Antes de qualquer outra coisa, cumpre esclarecer que o que se discute aqui é o direito dos segurados, filiados ao RGPS antes do advento da Lei n. 9.876/1999, de ampliar o período básico de cálculo com a inclusão de salários de contribuição anteriores a julho de 1994, quando mais vantajoso, é claro.

O estudo será dividido, em seu desenvolvimento, em cinco partes. Na primeira parte, são feitas breves considerações sobre como surgiu a tese da “vida toda”. Na segunda parte, ganha destaque a importância de se interpretar/reconstruir a história jurídico-institucional das regras de transição. Na terceira, propõe-se uma superação do que sempre “espatifa” na textura fechada da regra. Na quarta e na última, não há como cindir o direito ao melhor benefício da tese da jurídica, tampouco se deixar de oferecer uma resposta constitucionalmente adequada ao cidadão.

* Linhas de dados *
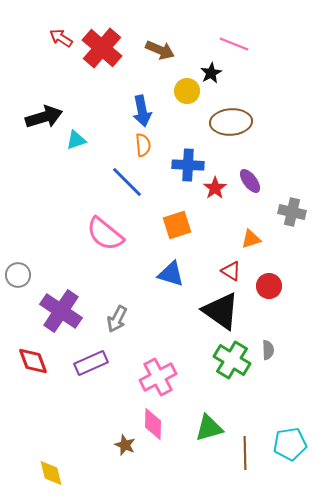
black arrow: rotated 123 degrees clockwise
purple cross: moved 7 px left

* Tarefa solicitada *
Copie do trecho selecionado a passagem que começa em “O estudo será” e termina em “adequada ao cidadão.”.

* Resultado final *
O estudo será dividido, em seu desenvolvimento, em cinco partes. Na primeira parte, são feitas breves considerações sobre como surgiu a tese da “vida toda”. Na segunda parte, ganha destaque a importância de se interpretar/reconstruir a história jurídico-institucional das regras de transição. Na terceira, propõe-se uma superação do que sempre “espatifa” na textura fechada da regra. Na quarta e na última, não há como cindir o direito ao melhor benefício da tese da jurídica, tampouco se deixar de oferecer uma resposta constitucionalmente adequada ao cidadão.